Money market accounts are deposit accounts offered by banks or credit unions. The money kept by a bank account or credit union is then subsequently invested in corporate and government securities. In turn, the money market account and the coordinating bank or credit union will pay the depositor interest according to the current interest rates in the money markets.

How is a Money Market Account Legally Viewed?
Similar to a Negotiable Order of Withdrawal Account, a money market account is structured in accordance with Regulation Q, which forbids paying interest on generic checking accounts. As a result, money market accounts bear interest, and enable the depositor to write checks; however, due to various restrictions, money market accounts are not legally viewed as checking accounts.

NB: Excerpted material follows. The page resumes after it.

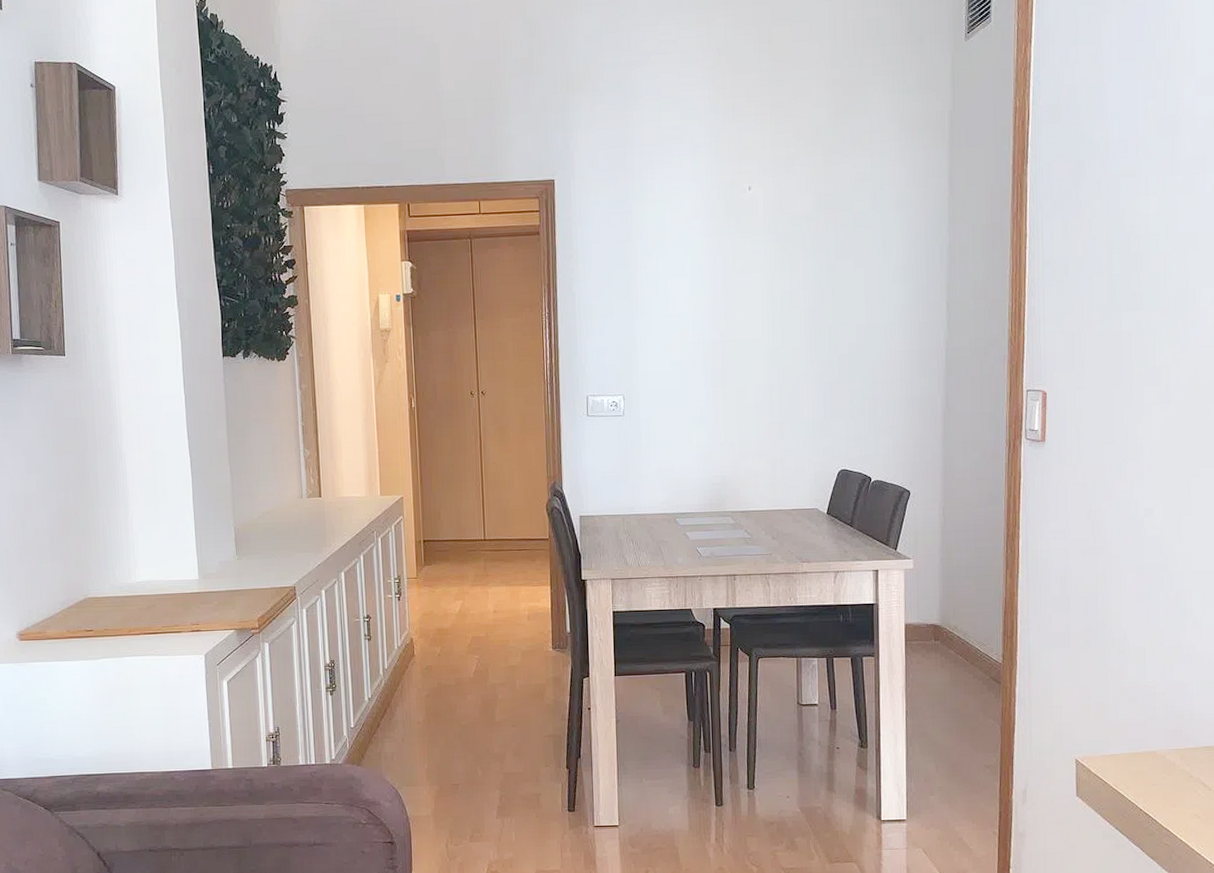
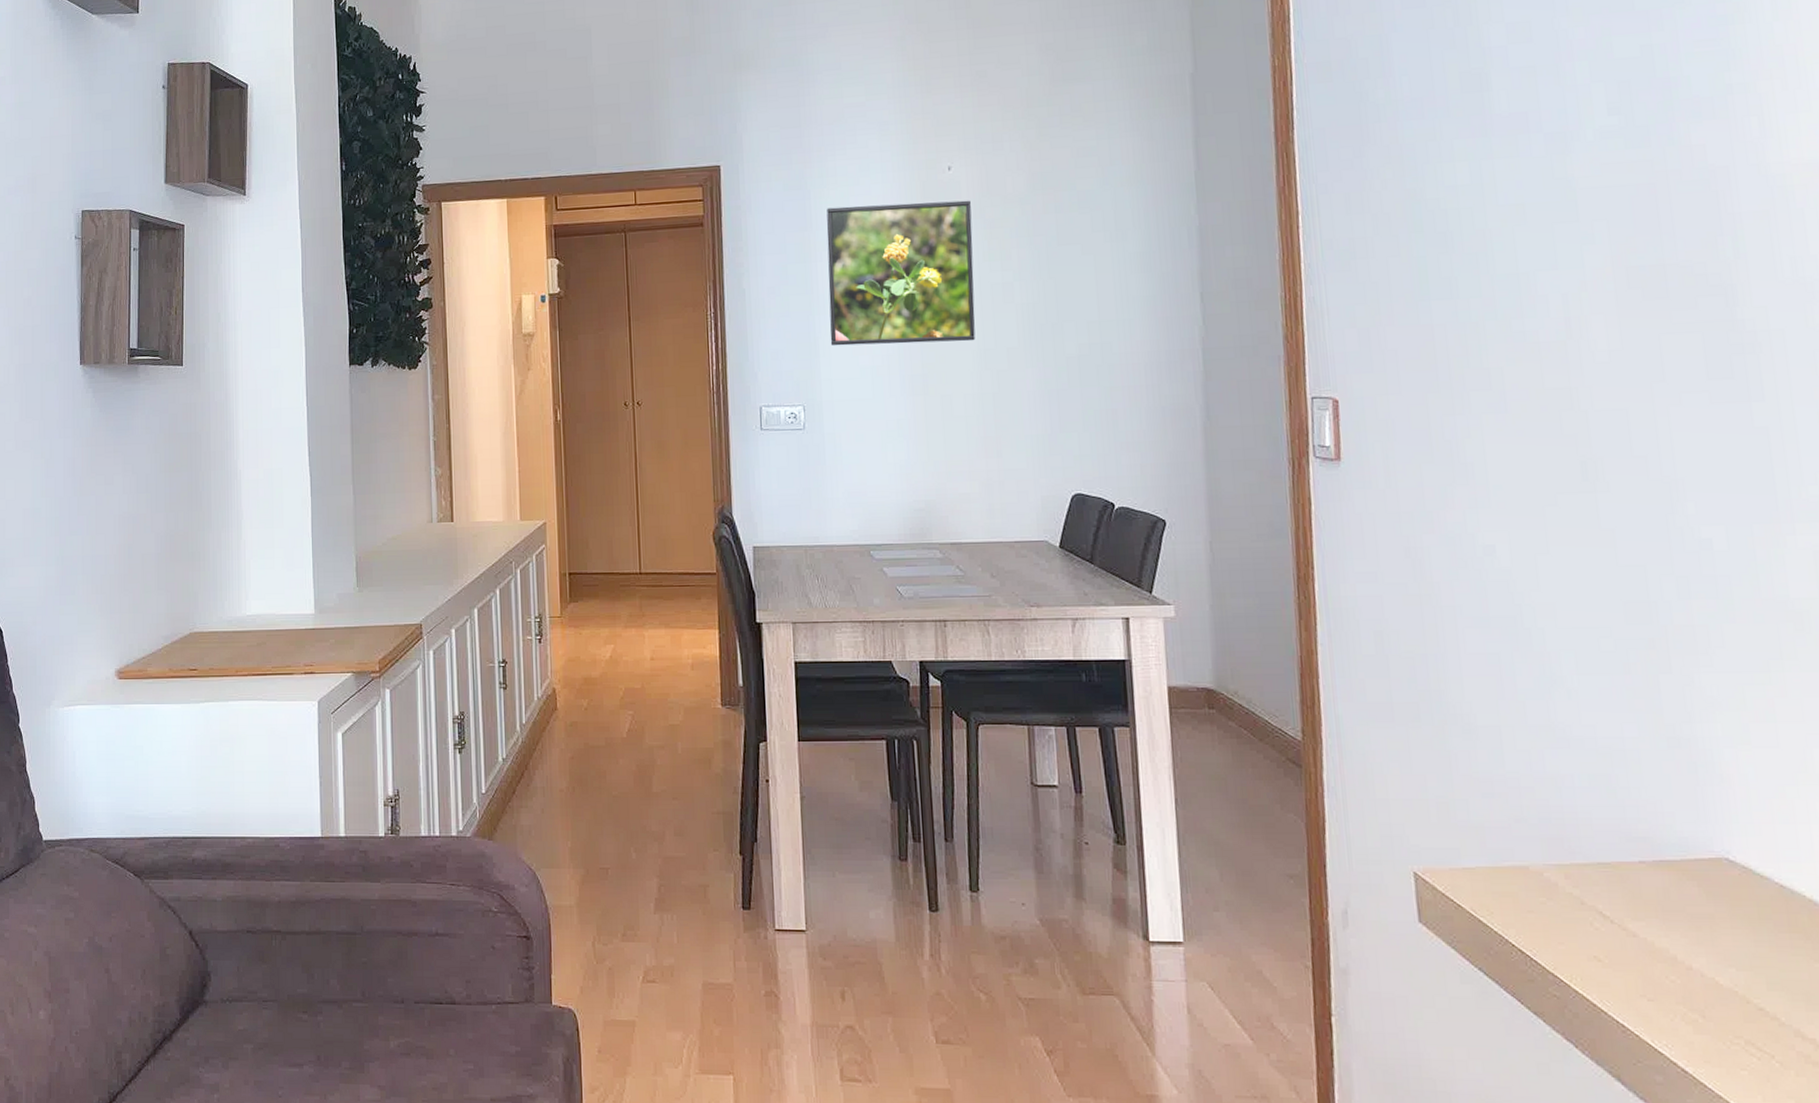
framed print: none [645,217,767,344] -> present [826,200,976,346]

Since a money market account is not viewed as a transaction account, the investment option is subject to the regulations on saving accounts, primarily the restriction that impedes a depositor from accessing more than 6 withdrawals to third parties per month. Banks or credit unions will discourage depositors from exceeding such limits by imposing high fees or by closing their accounts.

What is the FDIC?
The FDIC is an independent agency of the United States Federal Government that was created in 1933 as a result of the multitude of bank failures due to the economic boom of the 1920s and the subsequent collapse of the economy during the Great Depression. Since the FDIC’s creation, not a single person has lost money by keeping their money in a bank or credit union that was insured by the FDIC.
The monies kept in a money market account with a credit union are insured by the National Credit Union Administration.